Dengan dasar itu, dapat dipahami bahwa setelah majelis hakim memvonis bersalah, terdakwa tersebut tidak lagi berada pada posisi yang setara dengan manusia lain. Pembeda status itu memang hanya pada ketukan palu hakim. Namun, akibatnya bagi status terdakwa sungguh-sungguh berbalik 180 derajat. Sebelum ada putusan hakim, terdakwa tetap manusia yang tidak bersalah. Setelah kesalahannya berhasil dibuktikan sebagaimana bunyi vonis majelis hakim, saat itu pula si terdakwa langsung beralih posisi menjadi manusia yang dipandang mutlak bersalah hingga ada persidangan pada tingkat berikutnya.

Pada sisi lain, hakim adalah representasi Tuhan dalam menciptakan keadilan di muka bumi. Benar bahwa di sana-sini masih terdapat anomali dalam watak dan tingkah laku hakim-hakim Indonesia. Kendati demikian, hakikat kedudukan hakim tetap tidak mungkin bergeser: derajat kemanusiaan hakim selalu lebih tinggi daripada manusia yang bukan hakim. Apalagi karena setiap putusan hakim diawali dengan frasa ”Demi keadilan berdasarkan Ketuhanan Yang Mahaesa”, memang sudah sepantasnya hakim disapa ”Yang Mulia”.

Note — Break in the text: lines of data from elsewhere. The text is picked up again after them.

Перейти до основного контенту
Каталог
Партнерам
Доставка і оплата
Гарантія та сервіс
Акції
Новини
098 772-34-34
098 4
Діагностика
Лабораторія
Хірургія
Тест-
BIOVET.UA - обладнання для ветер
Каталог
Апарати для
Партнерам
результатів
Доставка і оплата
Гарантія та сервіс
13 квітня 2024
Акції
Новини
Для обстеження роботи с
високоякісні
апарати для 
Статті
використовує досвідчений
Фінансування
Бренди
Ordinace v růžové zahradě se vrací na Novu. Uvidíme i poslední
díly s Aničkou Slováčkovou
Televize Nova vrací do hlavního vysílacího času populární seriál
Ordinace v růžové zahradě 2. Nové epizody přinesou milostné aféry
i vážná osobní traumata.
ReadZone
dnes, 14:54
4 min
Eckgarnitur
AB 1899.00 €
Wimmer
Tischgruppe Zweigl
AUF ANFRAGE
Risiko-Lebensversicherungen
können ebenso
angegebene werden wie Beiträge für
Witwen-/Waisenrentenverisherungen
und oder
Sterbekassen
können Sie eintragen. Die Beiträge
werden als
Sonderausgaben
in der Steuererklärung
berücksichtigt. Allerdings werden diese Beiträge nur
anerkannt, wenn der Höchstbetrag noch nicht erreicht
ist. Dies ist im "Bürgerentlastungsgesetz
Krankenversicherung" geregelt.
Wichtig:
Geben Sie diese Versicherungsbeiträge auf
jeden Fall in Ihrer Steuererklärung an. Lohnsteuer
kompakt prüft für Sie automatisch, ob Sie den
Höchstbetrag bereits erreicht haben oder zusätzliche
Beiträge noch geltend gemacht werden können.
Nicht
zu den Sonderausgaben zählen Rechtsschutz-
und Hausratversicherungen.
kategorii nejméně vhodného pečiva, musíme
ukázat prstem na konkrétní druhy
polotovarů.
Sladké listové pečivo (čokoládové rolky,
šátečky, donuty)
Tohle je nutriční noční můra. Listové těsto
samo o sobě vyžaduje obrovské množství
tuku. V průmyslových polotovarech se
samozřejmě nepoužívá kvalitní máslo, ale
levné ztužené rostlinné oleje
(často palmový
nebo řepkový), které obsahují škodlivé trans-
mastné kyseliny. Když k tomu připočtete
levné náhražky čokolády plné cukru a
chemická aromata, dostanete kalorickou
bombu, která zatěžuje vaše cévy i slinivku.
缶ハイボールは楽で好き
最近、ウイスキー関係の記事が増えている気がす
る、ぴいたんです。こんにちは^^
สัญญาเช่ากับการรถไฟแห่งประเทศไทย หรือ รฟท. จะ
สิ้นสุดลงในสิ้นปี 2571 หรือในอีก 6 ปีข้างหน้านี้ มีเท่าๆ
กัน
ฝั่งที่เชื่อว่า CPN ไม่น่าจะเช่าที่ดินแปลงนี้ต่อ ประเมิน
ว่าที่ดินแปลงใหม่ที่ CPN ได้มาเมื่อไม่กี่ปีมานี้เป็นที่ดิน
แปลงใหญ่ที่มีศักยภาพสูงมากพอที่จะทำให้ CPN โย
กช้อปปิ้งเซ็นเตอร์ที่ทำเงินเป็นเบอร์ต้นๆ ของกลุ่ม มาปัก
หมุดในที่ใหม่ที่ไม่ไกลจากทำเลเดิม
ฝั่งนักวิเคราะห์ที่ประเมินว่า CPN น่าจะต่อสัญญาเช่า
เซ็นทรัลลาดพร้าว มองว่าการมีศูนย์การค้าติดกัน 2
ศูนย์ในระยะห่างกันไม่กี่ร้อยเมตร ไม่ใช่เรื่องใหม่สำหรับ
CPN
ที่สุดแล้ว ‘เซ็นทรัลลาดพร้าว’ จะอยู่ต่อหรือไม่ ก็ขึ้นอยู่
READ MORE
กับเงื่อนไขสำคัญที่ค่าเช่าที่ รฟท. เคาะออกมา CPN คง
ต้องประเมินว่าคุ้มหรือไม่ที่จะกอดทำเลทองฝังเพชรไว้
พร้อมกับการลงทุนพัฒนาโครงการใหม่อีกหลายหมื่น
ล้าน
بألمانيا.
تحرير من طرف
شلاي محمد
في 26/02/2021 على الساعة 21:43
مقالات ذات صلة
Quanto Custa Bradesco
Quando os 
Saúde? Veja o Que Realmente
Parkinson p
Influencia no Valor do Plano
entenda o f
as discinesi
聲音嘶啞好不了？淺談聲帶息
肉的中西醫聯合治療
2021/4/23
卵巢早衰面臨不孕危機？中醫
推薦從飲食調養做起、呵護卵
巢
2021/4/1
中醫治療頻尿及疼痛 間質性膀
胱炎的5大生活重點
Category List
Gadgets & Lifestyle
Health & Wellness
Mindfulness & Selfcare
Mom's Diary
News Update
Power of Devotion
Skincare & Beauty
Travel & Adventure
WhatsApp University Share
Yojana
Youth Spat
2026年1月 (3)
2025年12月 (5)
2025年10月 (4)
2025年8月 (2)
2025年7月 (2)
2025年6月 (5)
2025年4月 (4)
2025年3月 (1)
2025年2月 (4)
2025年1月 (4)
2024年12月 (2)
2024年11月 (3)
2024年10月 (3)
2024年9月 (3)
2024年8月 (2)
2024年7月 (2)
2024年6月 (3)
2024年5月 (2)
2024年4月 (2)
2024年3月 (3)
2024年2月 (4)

Terlihat betapa jauhnya jarak sosial antara majelis hakim dan terdakwa (Anas). Mereka, sekali lagi, tidak berada pada posisi yang setara atau sejajar. Ibaratnya, yang satu berkacak pinggang di langit, sementara yang lainnya terkapar di selokan. Dengan status sekontras itu, hemat saya, tidak pantas apabila Anas mengajak majelis hakim melakukan sumpah mubahalah, sumpah pocong, maupun versi-versi sumpah kutukan lainnya.

Selaku terdakwa, Anas tidak mempunyai pilihan, kecuali menghormati dan mematuhi putusan hakim. Jika tidak bahagia dengan itu, dia bisa mengajukan banding. Apa pun penilaian Anas atas putusan hakim, termasuk anggapan bahwa majelis hakim tidak adil, Anas bahkan seluruh manusia tetap harus tunduk pada putusan majelis hakim. Bukan malah mengajak majelis hakim –katakanlah– duduk sama rendah, lalu melafalkan secara bersama-sama sumpah yang juga dapat berakibat sama baik terhadap hakim maupun terdakwa.

Ke depan, kiranya diperlukan perlakuan nyata dan tegas terhadap terdakwa yang mengutarakan ucapan-ucapan tak pantas semacam ajakan bersumpah mubahalah itu. Bahkan, agenda mengonkretkan legislasi yang terkait dengan penghinaan terhadap peradilan (contempt of court) perlu dikonkretkan lebih lanjut. Allahu a’lam.